I have been reading speeches by Department of Justice enforcement officials on white collar crime, compliance, and related issues for approximately 15 years.
I take many of these speeches with a grain of salt because more often than not, the substance of the speech have been articulated before and because I am not seeking to actively market DOJ policy as a way to expand my services (as so many law firms and others do).
Many of these speeches have the look and feel on an “infomercial” in which a DOJ official is trying to market and sell its latest widget.
So it was with this recent speech by Deputy Assistant Attorney General Lisa Miller Delivers in which she stated that the “carrots we offer have never been juicer.”
After summarizing DOJ Fraud Section 2022 numbers – yet at that same time insisting that the DOJ’s work “isn’t about the numbers,” Miller noted that the DOJ’s FCPA Unit “had an even strong year in 2022 than 2021” (which of course was not much of a feat given that 2021 saw the fewest – by far – number of corporate enforcement actions over the past 15 years) and repeated the more normal talking points such as:
“Corruption threatens democracy and the rule of law itself. Corruption heightens inequality and fuels skepticism of effective governance, aiding autocratic leaders. International cooperation and coordination are, therefore, essential to fighting corruption.
[…]
With our partners, FCPA prosecutors pursued cases against individuals to punish corrupt actors and deter others on all sides of the illegal scheme: bribe payors, intermediaries, and public officials.”
Miller next stated:
“The department cannot measure its success merely in terms of prosecutions, trials, and convictions. Success includes crime prevention.
A more compliant, ethical corporate world is a safer world – one that advances America’s interests writ large. Companies should understand that the way to compete in the global marketplace, and the path to a more secure world, is not offering bribes or manipulating markets – it’s by managing risks and incentivizing ethical employee behavior.
Accordingly, our corporate enforcement policies and our enforcement actions transparently focus upon incentivizing companies to implement effective compliance programs, and for the same reason, reward voluntary self-disclosure, cooperation, and remediation of the causes of misconduct.”
In doing so, Miller became just the latest DOJ official to articulate the policy rationale for an FCPA compliance defense (see this prior post for instance).”
Miller next discussed “what corporate resolutions are and what they aren’t” and stated:
“There is, of course, no corporate jail.
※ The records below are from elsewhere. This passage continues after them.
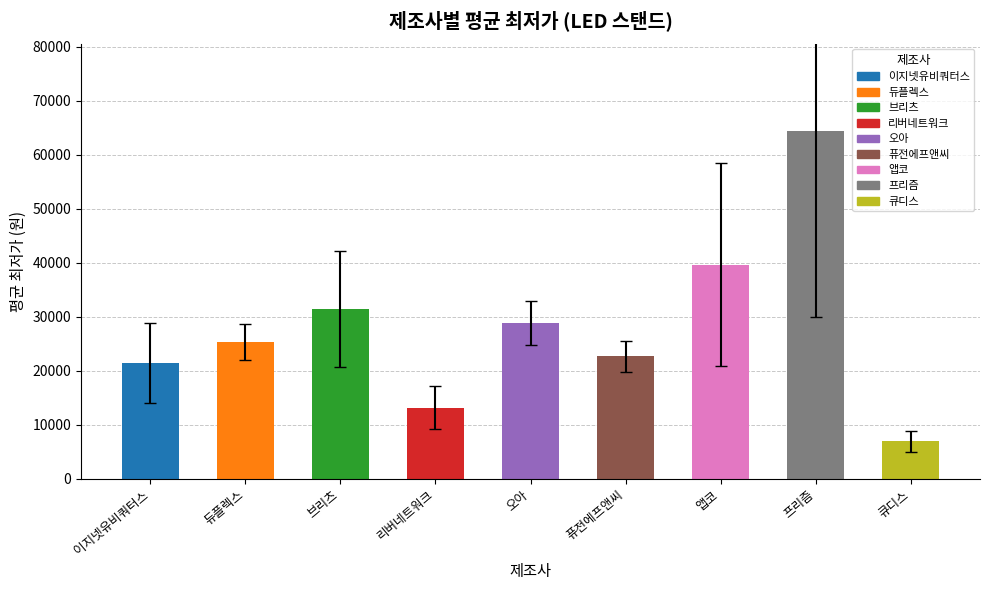

True or false: the data shows 64445.0 at 프리즘.

True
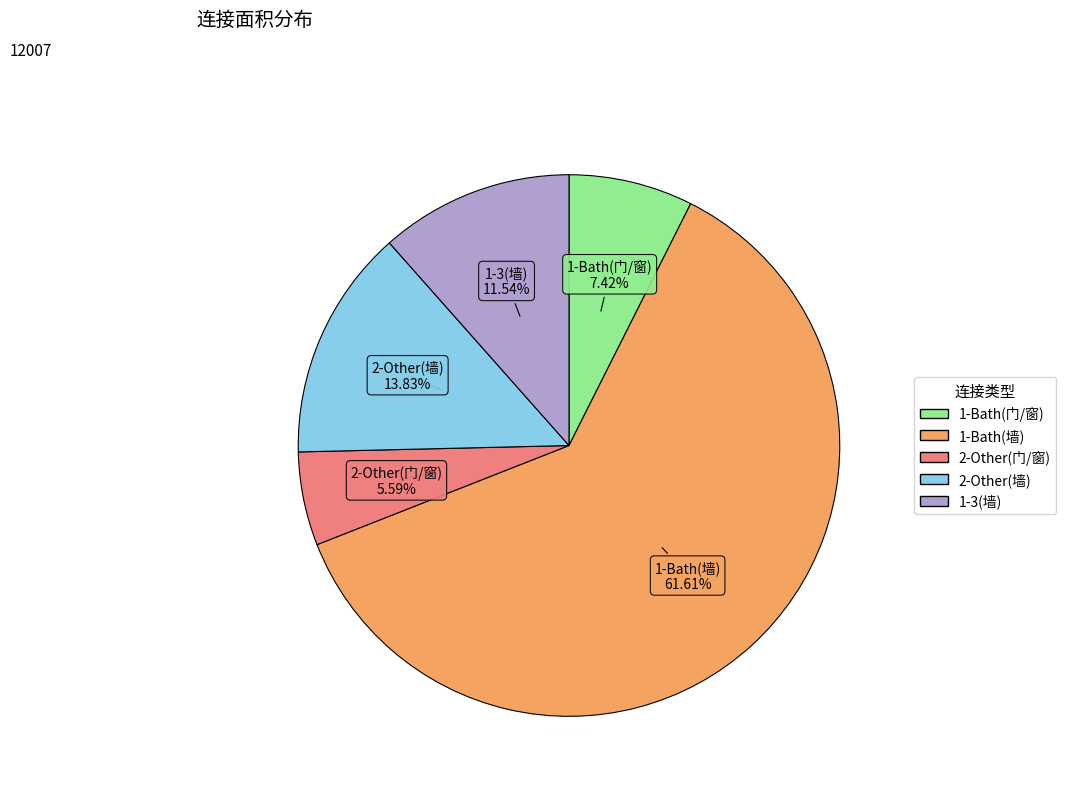

What is the largest slice in the pie chart?

1-Bath(墙)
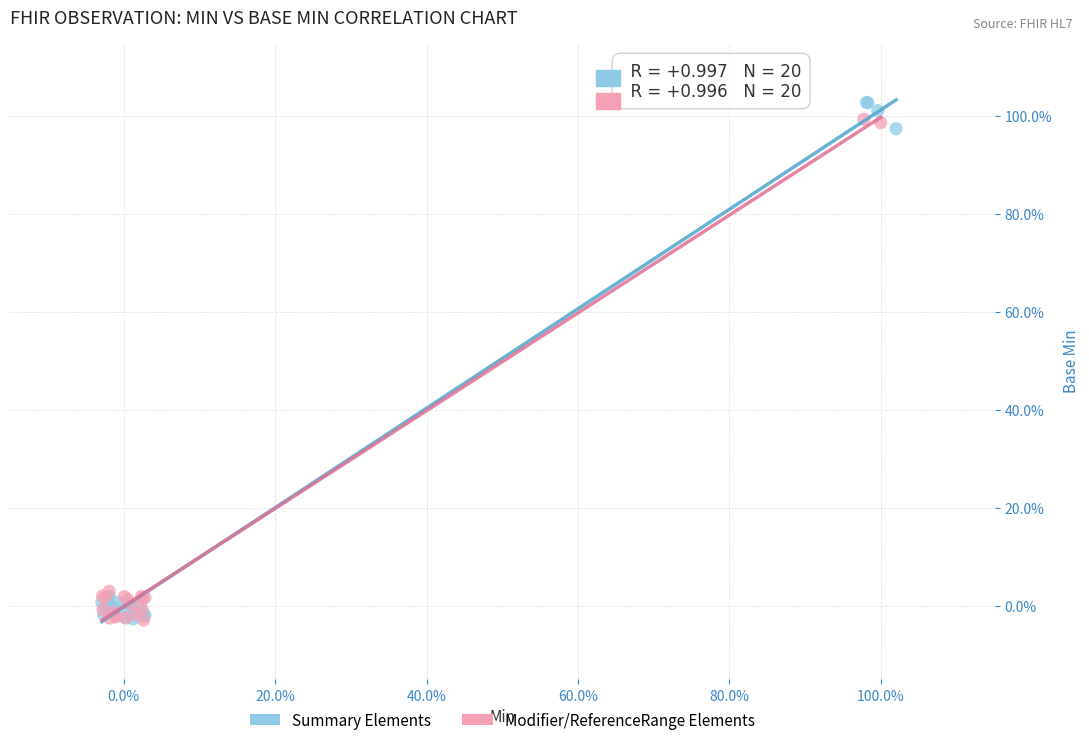

Which series has the widest spread of Y values?

Summary Elements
Yet, resolutions are not “free passes.” Corporations undertake serious obligations when they enter resolutions. Whether an NPA, DPA, or corporate plea, those obligations include reporting allegations of misconduct to the Criminal Division, regardless of the credibility of those allegations; obligations to improve compliance programs; cooperation obligations; certifications by executives at the conclusion of the resolution; and depending on the facts, the agreement could include an independent compliance monitor. Our prosecutors continue to police companies’ adherence to resolutions throughout their terms, and if companies fail to follow through, they face additional penalties and reputational harm.
In each case, our opportunity (and challenge) is to foster deterrence and accountability so companies don’t just adopt a “cost-of-doing-business” mentality with respect to our investigations and then return to business-as-usual after a corporate resolution.”
Miller next referred to the recent revisions to the DOJ’s Corporate Enforcement Policy (CEP) (see here for the prior post) and said: “the carrots we offer have never been juicier.”
She stated:
“In a nutshell, these revisions:
- Reaffirm that, to receive a presumption of a declination, companies must timely voluntarily self-disclose misconduct, fully cooperate, and fully remediate;
- Make it possible for a company to receive a declination in a wider range of cases, i.e., even where aggravating factors may be present, the company may still be eligible for a declination if it demonstrates that it has met additional factors related to self-disclosure, compliance, cooperation, and remediation;
- For voluntary self-disclosure cases in which a resolution is warranted, offer at least a 50%, and as much as a 75%, reduction from the otherwise applicable U.S.S.G. range for companies that timely, voluntarily disclose misconduct, and fully cooperate and remediate; and
- Even in cases where companies do not voluntarily self-disclose, increase the potential penalty reduction for all companies that fully cooperate and timely and appropriately remediate, from a maximum of 25% to 50% off of the U.S.S.G. range.
We appreciate how carefully boards and counsel weigh these decisions.
Taken together, these changes offer companies new and concrete incentives and powerfully make the business case for voluntary self-disclosure. The revisions also motivate companies to maximally cooperate and remediate even when they have not self-disclosed conduct. The broader range of possibilities under our new policy will enable prosecutors to make sharper distinctions between corporate behavior.”
What is interesting is that prior versions of the DOJ’s “infomercial” said the same basic things: that the DOJ’s policy offered companies new and concreate incentives and powerfully make the business case for voluntary self-disclosure.
However, few seemed to fall for the marketing pitch in the prior “infomercials.” If they did, why the need for revisions?